=== Section Start ===

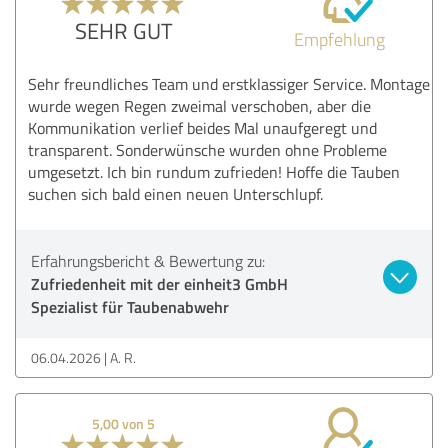
SEHR GUT
Empfehlung
Sehr freundliches Team und erstklassiger Service. Montage
wurde wegen Regen zweimal verschoben, aber die
Kommunikation verlief beides Mal unaufgeregt und
transparent. Sonderwünsche wurden ohne Probleme
umgesetzt. Ich bin rundum zufrieden! Hoffe die Tauben
suchen sich bald einen neuen Unterschlupf.
Erfahrungsbericht & Bewertung zu:
Zufriedenheit mit der einheit3 GmbH
Spezialist für Taubenabwehr
06.04.2026
A. R.
5,00 von 5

=== Section End ===

## TRY IT
Transcribe the text lines of the records exactly as they appear, without reproducing the pictures.

## WORKED SOLUTION
SEHR GUT
Empfehlung
Sehr freundliches Team und erstklassiger Service. Montage
wurde wegen Regen zweimal verschoben, aber die
Kommunikation verlief beides Mal unaufgeregt und
transparent. Sonderwünsche wurden ohne Probleme
umgesetzt. Ich bin rundum zufrieden! Hoffe die Tauben
suchen sich bald einen neuen Unterschlupf.
Erfahrungsbericht & Bewertung zu:
Zufriedenheit mit der einheit3 GmbH
Spezialist für Taubenabwehr
06.04.2026
A. R.
5,00 von 5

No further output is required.